TASK STATEMENT: Please rewrite these lines, swapping every "locality" for "place" and leaving everything else unchanged.

MATERIAL FOR THIS EXERCISE:
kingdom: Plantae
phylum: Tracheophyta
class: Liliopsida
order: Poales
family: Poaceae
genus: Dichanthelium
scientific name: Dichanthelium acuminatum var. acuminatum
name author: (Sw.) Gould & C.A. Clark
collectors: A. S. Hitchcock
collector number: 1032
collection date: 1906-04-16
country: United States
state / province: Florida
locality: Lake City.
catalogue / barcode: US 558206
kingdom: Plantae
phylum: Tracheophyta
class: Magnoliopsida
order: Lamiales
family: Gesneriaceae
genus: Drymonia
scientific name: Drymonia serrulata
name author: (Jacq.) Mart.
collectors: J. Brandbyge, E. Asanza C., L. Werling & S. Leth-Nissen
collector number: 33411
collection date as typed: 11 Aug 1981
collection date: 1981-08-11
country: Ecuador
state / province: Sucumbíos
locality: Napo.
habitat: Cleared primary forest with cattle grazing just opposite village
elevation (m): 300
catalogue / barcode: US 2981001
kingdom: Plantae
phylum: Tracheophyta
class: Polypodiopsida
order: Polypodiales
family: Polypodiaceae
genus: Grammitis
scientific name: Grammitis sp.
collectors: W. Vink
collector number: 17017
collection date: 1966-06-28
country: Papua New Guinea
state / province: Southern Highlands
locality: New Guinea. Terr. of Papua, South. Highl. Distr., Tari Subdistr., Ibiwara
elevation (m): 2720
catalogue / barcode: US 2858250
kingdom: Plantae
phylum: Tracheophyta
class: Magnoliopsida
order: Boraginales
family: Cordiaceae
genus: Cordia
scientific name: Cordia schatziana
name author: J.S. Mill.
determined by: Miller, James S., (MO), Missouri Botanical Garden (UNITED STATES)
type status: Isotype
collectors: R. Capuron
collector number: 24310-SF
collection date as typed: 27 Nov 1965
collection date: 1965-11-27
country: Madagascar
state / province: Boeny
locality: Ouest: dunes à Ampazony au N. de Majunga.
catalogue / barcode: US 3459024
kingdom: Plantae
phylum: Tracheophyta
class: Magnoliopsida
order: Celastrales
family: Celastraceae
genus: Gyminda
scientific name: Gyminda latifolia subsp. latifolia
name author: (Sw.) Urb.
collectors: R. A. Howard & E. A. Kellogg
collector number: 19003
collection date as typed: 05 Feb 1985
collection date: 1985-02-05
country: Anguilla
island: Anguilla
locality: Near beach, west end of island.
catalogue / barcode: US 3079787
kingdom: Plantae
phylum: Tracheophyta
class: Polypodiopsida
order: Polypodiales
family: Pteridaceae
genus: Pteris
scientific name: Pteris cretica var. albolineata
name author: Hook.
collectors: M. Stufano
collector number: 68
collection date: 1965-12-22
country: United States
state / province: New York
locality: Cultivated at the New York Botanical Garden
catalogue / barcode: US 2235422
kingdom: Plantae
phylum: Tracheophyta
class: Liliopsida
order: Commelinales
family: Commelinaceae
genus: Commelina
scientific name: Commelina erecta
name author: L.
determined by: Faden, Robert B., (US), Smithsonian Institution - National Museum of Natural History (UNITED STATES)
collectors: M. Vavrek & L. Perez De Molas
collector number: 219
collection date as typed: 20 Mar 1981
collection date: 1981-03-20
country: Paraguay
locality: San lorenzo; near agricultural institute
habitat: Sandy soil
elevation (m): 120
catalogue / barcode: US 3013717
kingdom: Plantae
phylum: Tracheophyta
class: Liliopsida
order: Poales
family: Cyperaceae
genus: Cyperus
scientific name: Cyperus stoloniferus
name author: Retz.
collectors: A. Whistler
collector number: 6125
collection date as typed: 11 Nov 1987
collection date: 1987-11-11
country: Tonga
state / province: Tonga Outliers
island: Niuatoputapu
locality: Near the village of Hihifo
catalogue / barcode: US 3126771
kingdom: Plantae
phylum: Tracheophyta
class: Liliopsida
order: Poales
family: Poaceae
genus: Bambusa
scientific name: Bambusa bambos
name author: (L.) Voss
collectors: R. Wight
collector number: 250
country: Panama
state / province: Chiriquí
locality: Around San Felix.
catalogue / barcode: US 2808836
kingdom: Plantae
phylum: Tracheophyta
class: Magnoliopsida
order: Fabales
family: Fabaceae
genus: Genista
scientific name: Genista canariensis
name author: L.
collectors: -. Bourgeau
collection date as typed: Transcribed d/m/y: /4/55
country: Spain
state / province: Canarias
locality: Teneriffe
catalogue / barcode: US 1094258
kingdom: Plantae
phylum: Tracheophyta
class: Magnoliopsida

THE RESPONSE:
kingdom: Plantae
phylum: Tracheophyta
class: Liliopsida
order: Poales
family: Poaceae
genus: Dichanthelium
scientific name: Dichanthelium acuminatum var. acuminatum
name author: (Sw.) Gould & C.A. Clark
collectors: A. S. Hitchcock
collector number: 1032
collection date: 1906-04-16
country: United States
state / province: Florida
place: Lake City.
catalogue / barcode: US 558206
kingdom: Plantae
phylum: Tracheophyta
class: Magnoliopsida
order: Lamiales
family: Gesneriaceae
genus: Drymonia
scientific name: Drymonia serrulata
name author: (Jacq.) Mart.
collectors: J. Brandbyge, E. Asanza C., L. Werling & S. Leth-Nissen
collector number: 33411
collection date as typed: 11 Aug 1981
collection date: 1981-08-11
country: Ecuador
state / province: Sucumbíos
place: Napo.
habitat: Cleared primary forest with cattle grazing just opposite village
elevation (m): 300
catalogue / barcode: US 2981001
kingdom: Plantae
phylum: Tracheophyta
class: Polypodiopsida
order: Polypodiales
family: Polypodiaceae
genus: Grammitis
scientific name: Grammitis sp.
collectors: W. Vink
collector number: 17017
collection date: 1966-06-28
country: Papua New Guinea
state / province: Southern Highlands
place: New Guinea. Terr. of Papua, South. Highl. Distr., Tari Subdistr., Ibiwara
elevation (m): 2720
catalogue / barcode: US 2858250
kingdom: Plantae
phylum: Tracheophyta
class: Magnoliopsida
order: Boraginales
family: Cordiaceae
genus: Cordia
scientific name: Cordia schatziana
name author: J.S. Mill.
determined by: Miller, James S., (MO), Missouri Botanical Garden (UNITED STATES)
type status: Isotype
collectors: R. Capuron
collector number: 24310-SF
collection date as typed: 27 Nov 1965
collection date: 1965-11-27
country: Madagascar
state / province: Boeny
place: Ouest: dunes à Ampazony au N. de Majunga.
catalogue / barcode: US 3459024
kingdom: Plantae
phylum: Tracheophyta
class: Magnoliopsida
order: Celastrales
family: Celastraceae
genus: Gyminda
scientific name: Gyminda latifolia subsp. latifolia
name author: (Sw.) Urb.
collectors: R. A. Howard & E. A. Kellogg
collector number: 19003
collection date as typed: 05 Feb 1985
collection date: 1985-02-05
country: Anguilla
island: Anguilla
place: Near beach, west end of island.
catalogue / barcode: US 3079787
kingdom: Plantae
phylum: Tracheophyta
class: Polypodiopsida
order: Polypodiales
family: Pteridaceae
genus: Pteris
scientific name: Pteris cretica var. albolineata
name author: Hook.
collectors: M. Stufano
collector number: 68
collection date: 1965-12-22
country: United States
state / province: New York
place: Cultivated at the New York Botanical Garden
catalogue / barcode: US 2235422
kingdom: Plantae
phylum: Tracheophyta
class: Liliopsida
order: Commelinales
family: Commelinaceae
genus: Commelina
scientific name: Commelina erecta
name author: L.
determined by: Faden, Robert B., (US), Smithsonian Institution - National Museum of Natural History (UNITED STATES)
collectors: M. Vavrek & L. Perez De Molas
collector number: 219
collection date as typed: 20 Mar 1981
collection date: 1981-03-20
country: Paraguay
place: San lorenzo; near agricultural institute
habitat: Sandy soil
elevation (m): 120
catalogue / barcode: US 3013717
kingdom: Plantae
phylum: Tracheophyta
class: Liliopsida
order: Poales
family: Cyperaceae
genus: Cyperus
scientific name: Cyperus stoloniferus
name author: Retz.
collectors: A. Whistler
collector number: 6125
collection date as typed: 11 Nov 1987
collection date: 1987-11-11
country: Tonga
state / province: Tonga Outliers
island: Niuatoputapu
place: Near the village of Hihifo
catalogue / barcode: US 3126771
kingdom: Plantae
phylum: Tracheophyta
class: Liliopsida
order: Poales
family: Poaceae
genus: Bambusa
scientific name: Bambusa bambos
name author: (L.) Voss
collectors: R. Wight
collector number: 250
country: Panama
state / province: Chiriquí
place: Around San Felix.
catalogue / barcode: US 2808836
kingdom: Plantae
phylum: Tracheophyta
class: Magnoliopsida
order: Fabales
family: Fabaceae
genus: Genista
scientific name: Genista canariensis
name author: L.
collectors: -. Bourgeau
collection date as typed: Transcribed d/m/y: /4/55
country: Spain
state / province: Canarias
place: Teneriffe
catalogue / barcode: US 1094258
kingdom: Plantae
phylum: Tracheophyta
class: Magnoliopsida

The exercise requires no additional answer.